▸ **Exercício proposto**
Por favor, responda: segundo o texto sobre a Quaresma, qual é a cor litúrgica do quarto domingo da Quaresma?

***** Trecho selecionado

‘Misericórdia, ó Senhor, pois pecamos’ (Sl 50/51)
Iniciamos com a celebração da Quarta-Feira de Cinzas, o tempo da Quaresma. Percorreremos um período de quarenta dias marcado pela penitência, oração e jejum. Recordaremos os quarenta dias que Jesus passou no deserto, sofrendo as tentações e vencendo-as, e recordamos também os quarenta anos que o povo de Deus passou no deserto até adentrar na Terra Prometida e tantos outros momentos simbólicos com o número 40.
O período da Quaresma é um tempo em que somos convidados a viver como um grande retiro espiritual e ir ao deserto, a exemplo de Jesus, e, com a força da oração, vencer as tentações, ou, a exemplo do povo de Deus, que tinha o Senhor à frente. O tempo da Quaresma não é um período triste ou de luto; pelo contrário, é um tempo de reflexão e, ao mesmo tempo, de alegria, pois temos a certeza de que o Senhor ressuscitou e venceu a morte.
O tempo da Quaresma é uma oportunidade que temos de fazer uma pausa e refletir sobre a nossa vida. Somos convidados a “morrer” para o pecado e ressurgir para uma vida nova, a mudar de vida, deixando os velhos hábitos e assumindo novos.
Ao longo do tempo da Quaresma, não se entoa o hino de louvor (Glória) nem o Aleluia, que só retornam na grande celebração da Vigília Pascal. Os instrumentos também devem ser tocados de maneira mais branda.
Neste tempo da Quaresma, a cor litúrgica predominante é o roxo, que indica um tempo de penitência e reflexão rumo à Páscoa. No quarto domingo da Quaresma, a cor é o rosáceo, pois é o domingo da alegria, significando que se aproxima a ressurreição do Senhor.
A Igreja no Brasil, ao longo do tempo da Quaresma, vive e anuncia a Campanha da Fraternidade, que, neste ano, terá como tema: “Fraternidade e Ecologia Integral” e lema: “Deus viu que tudo era muito bom” (Gn 1,31). A celebração da Quarta-Feira de Cinzas abre a Campanha da Fraternidade, que somos chamados a viver, sobretudo, no tempo da Quaresma, mas ao longo de todo o ano. O tema deste ano nos convida a cuidar do meio ambiente e da natureza. Infelizmente, vemos o homem destruindo o que Deus fez, ou seja, desmatando as florestas, jogando lixo nos rios, poluindo o ar, queimando as plantações, dentre outras coisas. A Igreja se preocupa muito com essa situação e chama a nossa atenção para que nos preocupemos também. Se queremos o bem de nossa Casa Comum, temos que mudar nossas atitudes em relação à natureza. Como a Quaresma nos remete à mudança, que possamos mudar nossas atitudes com o planeta.
A Quarta-Feira de Cinzas nos convida ainda ao jejum e à abstinência de carne nesse dia. Portanto, hoje e, se possível, em todas as sextas-feiras da Quaresma, devemos evitar carne e realizar o jejum, tirando uma das três refeições do dia e, ainda, fazendo uma delas de maneira leve. Existem outras práticas de jejum que podemos fazer ao longo da Quaresma, como, por exemplo, tirar o doce, o refrigerante ou algo que gostamos. Tudo isso com o intuito de nos aproximarmos mais de Deus e em reparação pelos sofrimentos de Cristo por nós na cruz.

**********
***** Material fornecido

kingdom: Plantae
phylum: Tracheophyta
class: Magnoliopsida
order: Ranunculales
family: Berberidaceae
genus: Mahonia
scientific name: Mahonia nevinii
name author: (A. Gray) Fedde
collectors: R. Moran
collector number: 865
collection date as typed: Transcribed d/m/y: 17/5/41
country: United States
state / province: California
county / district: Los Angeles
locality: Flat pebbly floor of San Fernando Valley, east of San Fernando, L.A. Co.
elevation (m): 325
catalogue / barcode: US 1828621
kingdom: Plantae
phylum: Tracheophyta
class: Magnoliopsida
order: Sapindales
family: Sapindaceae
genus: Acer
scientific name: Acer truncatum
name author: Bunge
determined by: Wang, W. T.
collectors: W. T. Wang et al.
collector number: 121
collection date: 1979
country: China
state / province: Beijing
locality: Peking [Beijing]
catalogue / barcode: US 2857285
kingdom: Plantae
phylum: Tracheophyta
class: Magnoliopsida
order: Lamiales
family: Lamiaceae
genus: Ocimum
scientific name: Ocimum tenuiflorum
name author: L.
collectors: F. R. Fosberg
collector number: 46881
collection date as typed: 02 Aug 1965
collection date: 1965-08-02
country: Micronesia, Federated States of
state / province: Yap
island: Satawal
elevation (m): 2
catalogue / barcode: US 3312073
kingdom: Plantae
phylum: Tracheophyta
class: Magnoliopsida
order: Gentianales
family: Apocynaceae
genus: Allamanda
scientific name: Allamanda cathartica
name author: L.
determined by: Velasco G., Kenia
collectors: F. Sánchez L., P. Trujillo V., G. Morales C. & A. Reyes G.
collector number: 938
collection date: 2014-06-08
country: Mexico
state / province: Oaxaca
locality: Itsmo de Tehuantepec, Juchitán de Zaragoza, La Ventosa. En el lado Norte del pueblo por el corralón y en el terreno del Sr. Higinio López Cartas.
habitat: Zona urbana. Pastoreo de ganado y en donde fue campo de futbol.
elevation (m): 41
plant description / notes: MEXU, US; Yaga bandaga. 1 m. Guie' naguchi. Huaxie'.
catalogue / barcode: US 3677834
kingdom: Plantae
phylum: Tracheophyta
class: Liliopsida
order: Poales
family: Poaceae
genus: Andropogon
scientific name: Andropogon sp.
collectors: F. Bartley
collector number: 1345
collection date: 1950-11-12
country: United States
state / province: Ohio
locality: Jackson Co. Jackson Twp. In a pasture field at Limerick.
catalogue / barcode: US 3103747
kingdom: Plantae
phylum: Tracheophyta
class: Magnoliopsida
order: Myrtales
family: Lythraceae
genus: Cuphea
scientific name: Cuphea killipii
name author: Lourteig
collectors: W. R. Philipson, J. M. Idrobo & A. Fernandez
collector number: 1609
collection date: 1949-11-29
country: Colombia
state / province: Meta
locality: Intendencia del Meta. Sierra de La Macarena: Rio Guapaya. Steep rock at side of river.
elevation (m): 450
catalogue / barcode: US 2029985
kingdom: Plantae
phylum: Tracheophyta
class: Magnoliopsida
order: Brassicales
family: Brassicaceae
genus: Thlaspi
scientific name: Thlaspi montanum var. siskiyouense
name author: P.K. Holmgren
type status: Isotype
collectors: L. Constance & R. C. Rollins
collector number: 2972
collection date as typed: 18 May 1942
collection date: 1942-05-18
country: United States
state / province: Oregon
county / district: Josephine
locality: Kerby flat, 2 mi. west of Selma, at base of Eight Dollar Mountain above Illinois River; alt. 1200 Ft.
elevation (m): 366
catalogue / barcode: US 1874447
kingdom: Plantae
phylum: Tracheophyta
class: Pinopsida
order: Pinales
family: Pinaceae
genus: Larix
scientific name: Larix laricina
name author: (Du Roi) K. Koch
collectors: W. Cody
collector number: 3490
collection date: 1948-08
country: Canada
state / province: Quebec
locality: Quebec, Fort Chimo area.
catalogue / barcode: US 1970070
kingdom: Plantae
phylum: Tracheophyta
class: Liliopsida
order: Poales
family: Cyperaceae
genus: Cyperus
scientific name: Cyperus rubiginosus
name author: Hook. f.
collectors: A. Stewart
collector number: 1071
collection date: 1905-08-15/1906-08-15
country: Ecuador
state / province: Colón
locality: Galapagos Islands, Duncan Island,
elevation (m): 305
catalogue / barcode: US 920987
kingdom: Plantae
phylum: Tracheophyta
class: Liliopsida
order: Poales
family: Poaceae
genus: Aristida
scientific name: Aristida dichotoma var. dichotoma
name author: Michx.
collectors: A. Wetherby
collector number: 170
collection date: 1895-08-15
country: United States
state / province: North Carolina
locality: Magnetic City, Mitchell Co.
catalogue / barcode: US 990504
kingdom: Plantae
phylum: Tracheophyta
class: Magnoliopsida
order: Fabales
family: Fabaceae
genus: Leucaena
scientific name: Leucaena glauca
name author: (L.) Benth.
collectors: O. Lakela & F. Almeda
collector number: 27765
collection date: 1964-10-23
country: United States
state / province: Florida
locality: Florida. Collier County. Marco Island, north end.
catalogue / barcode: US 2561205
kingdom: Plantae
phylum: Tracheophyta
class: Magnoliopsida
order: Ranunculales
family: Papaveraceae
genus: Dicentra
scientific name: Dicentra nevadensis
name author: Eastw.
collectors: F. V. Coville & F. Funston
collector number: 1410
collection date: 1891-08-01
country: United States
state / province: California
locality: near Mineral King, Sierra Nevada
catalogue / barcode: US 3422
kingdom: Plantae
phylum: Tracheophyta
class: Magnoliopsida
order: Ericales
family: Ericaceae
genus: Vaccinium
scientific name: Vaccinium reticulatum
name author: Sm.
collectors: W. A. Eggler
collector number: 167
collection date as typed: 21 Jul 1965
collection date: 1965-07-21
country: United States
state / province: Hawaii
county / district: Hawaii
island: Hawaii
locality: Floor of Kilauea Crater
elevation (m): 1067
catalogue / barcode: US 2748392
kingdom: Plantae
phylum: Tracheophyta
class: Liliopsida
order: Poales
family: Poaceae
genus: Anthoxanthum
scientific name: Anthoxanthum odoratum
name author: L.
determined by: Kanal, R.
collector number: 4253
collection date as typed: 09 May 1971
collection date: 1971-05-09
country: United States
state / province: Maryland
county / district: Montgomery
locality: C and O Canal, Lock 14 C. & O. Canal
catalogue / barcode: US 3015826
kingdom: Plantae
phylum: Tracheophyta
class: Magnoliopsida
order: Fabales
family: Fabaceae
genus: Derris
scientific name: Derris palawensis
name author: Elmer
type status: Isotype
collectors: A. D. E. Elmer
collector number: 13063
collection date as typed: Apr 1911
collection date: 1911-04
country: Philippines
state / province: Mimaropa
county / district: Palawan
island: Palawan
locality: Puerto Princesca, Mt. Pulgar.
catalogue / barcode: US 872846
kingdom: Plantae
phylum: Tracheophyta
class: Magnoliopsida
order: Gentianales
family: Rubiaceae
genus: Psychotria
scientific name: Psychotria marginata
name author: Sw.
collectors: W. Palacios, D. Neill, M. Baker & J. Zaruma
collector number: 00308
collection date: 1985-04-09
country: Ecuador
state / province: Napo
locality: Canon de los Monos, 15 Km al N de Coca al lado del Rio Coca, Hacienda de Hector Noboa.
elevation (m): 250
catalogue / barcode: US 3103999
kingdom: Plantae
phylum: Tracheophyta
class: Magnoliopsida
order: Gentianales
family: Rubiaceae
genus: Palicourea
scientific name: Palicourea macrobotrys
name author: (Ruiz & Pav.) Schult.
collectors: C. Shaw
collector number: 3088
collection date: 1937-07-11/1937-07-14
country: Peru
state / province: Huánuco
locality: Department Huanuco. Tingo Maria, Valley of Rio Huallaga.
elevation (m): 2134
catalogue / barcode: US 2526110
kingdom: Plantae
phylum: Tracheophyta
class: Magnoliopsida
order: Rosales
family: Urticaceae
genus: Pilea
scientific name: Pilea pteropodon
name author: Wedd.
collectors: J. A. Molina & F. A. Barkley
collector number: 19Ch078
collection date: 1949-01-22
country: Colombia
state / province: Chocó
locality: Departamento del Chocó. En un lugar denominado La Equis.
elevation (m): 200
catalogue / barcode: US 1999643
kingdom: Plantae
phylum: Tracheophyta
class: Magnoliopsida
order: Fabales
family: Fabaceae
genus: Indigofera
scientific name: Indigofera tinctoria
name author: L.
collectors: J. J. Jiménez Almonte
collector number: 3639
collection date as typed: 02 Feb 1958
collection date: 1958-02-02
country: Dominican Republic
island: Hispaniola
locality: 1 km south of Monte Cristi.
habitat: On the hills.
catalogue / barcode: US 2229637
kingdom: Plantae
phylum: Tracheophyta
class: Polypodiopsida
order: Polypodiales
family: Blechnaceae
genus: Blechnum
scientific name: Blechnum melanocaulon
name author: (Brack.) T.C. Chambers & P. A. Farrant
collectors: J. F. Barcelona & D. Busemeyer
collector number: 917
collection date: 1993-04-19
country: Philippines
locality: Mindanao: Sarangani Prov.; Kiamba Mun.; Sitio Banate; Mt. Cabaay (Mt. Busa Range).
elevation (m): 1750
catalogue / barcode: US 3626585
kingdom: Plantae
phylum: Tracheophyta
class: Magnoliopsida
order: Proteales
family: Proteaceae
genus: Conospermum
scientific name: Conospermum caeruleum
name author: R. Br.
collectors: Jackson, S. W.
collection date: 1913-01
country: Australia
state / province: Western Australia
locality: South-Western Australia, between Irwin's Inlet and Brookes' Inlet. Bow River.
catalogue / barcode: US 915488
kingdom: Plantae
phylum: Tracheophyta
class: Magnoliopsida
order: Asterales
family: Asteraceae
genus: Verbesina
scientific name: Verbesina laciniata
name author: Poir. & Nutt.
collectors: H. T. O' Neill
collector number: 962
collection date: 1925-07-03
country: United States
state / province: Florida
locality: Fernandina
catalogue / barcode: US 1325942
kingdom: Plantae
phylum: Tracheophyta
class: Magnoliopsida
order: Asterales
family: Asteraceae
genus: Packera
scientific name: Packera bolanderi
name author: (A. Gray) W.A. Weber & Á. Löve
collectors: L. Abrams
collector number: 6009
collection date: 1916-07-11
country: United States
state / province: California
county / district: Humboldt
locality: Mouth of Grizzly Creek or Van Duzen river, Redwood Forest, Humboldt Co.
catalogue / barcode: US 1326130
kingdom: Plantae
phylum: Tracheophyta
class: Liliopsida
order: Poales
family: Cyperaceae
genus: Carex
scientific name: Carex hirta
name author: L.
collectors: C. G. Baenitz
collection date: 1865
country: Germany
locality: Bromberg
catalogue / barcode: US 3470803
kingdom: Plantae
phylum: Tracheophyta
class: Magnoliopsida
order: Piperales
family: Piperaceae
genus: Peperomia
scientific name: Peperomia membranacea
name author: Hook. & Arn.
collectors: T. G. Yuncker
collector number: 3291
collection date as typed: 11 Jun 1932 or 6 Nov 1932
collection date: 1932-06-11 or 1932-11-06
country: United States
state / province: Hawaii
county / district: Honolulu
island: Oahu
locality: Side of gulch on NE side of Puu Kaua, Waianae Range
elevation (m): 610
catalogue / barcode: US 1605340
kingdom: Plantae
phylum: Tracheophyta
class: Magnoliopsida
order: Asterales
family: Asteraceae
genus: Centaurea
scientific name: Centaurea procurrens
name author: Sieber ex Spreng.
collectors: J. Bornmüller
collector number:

**********

▸ **Resposta ao exercício**
O rosáceo.